Quick quiz for bloggers. You’d be happy with 100 million visitors and 5 billion hits a month on your website, right?

Before you respond, here’s part 2: would you be happy with all that traffic if you were losing $40 million a month to service it?

If you’re Google, the answer is emphatically yes. The website in question is YouTube.

How could that be? Well, about three months ago we noted that despite a veritable Niagara Falls of visits to its site, monetizing YouTube’s content and making Google’s $1.65 billion investment back “has not proven to be a slam-dunk thanks to the complexities and potential liabilities of copyright.” Even all that advertising revenue generated by billions of clicks did not add up to break-even let alone a profit.

To turn things around, Google realized it was time to stop giving content away. Furthermore, it had to recognize that it is an entertainment medium that has every right to monetize that content. In short, Google had to go Hollywood.

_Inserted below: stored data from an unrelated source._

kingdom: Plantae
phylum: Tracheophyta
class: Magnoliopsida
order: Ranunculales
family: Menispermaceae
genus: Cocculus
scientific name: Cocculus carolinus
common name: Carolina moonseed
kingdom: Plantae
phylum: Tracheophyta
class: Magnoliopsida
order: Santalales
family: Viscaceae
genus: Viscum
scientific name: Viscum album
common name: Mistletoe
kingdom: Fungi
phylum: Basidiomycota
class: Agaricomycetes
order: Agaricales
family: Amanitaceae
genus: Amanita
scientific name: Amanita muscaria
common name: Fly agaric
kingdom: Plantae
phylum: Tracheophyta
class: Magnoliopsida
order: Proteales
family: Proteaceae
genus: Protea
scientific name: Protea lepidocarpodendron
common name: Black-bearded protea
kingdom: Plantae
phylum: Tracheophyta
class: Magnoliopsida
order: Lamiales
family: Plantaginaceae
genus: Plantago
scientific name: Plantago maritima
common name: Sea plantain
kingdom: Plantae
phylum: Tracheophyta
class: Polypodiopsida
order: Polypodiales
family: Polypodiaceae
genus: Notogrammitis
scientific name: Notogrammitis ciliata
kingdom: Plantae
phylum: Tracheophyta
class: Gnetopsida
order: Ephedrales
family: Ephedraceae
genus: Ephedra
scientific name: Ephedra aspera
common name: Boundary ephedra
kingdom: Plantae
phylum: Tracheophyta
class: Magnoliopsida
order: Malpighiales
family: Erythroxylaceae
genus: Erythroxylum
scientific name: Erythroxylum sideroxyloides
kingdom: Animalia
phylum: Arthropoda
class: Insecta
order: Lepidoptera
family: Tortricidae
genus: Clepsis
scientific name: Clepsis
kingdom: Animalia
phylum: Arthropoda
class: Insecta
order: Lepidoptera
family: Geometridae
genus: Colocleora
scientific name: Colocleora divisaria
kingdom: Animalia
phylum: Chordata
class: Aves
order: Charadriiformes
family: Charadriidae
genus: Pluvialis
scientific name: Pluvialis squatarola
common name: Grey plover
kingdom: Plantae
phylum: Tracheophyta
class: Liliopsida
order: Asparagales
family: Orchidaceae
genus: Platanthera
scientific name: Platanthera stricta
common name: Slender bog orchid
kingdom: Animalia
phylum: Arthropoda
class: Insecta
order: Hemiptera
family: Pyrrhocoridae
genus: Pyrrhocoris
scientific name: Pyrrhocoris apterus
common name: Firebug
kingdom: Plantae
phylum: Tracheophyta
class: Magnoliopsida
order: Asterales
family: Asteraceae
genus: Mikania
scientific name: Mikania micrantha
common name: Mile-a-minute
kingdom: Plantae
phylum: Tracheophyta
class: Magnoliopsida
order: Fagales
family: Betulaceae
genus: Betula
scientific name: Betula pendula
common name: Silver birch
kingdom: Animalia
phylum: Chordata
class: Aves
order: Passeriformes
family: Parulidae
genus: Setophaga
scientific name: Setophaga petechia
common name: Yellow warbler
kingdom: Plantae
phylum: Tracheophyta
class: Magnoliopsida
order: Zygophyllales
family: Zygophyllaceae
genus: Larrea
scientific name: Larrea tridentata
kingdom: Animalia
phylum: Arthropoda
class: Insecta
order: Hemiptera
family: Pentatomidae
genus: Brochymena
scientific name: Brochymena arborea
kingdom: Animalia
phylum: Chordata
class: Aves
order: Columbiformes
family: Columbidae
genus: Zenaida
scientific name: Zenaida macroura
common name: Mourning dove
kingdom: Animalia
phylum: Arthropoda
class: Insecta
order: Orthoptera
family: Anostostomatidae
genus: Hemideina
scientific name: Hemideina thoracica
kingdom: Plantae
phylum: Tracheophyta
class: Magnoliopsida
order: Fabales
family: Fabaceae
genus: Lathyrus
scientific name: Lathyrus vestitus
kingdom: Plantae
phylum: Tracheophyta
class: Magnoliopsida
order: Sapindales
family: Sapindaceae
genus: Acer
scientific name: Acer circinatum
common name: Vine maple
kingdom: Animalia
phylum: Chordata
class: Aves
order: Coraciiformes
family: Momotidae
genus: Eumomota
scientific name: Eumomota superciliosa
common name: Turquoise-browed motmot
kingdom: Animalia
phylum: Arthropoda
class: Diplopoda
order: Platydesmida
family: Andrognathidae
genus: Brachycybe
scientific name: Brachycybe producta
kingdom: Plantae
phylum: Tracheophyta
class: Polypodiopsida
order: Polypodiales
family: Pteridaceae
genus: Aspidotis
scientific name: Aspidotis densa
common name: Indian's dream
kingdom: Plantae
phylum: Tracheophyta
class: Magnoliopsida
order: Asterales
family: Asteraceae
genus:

Google has now gone Hollywood.

Brian Stelter and Miguel Helft of the New York Times report that the company has reached agreement with such glittering media outfits as Sony and MGM to bring law, order, and revenue to what is now a slapdash enterprise. The vehicle for this turnaround is professionally made videos generating advertising revenue. They cite Hulu, a site that carries reruns of TV shows like “The Office”, as the competitor to beat. But they are also aggressively developing a music videos program. “Last week the site announced a joint venture with Universal Music Group to create Vevo, a separate destination for music videos,” the reporters tell us.

Google chief executive Eric Schmidt assures us that the site would continue to carry non-professional videos.” They may not be the financial lifeblood of the company, but they are its driving spirit. We certainly hope that will be the case. As we wrote when the scheme was first announced, “The very zeitgeist of the 21st century represented by the ingenuity, the spontaneous combustiveness, the wacky hilarity, the instant, viral, visceral responsiveness of a public that knew what it loved and voted for it with billions of mouseclicks, may now be giving way to the slick creations of Hollywood television and film companies backed by studio and network money, branded sponsors, and calculating marketers.”

How do we feel about the westcoastification of YouTube? Here’s one opinion – mine:

Well, Hollywood, there are millions of us who don’t want YouTube to mature. We like it just the way it is — embarrassingly sophomoric, amateurish, LOL hilarious, pathetic, dopey, dirty, funky, and utterly counterculture. It belongs to We the People. Can’t you go co-opt some other industry? We can think of a lot of them that could use your genius, your money and your values.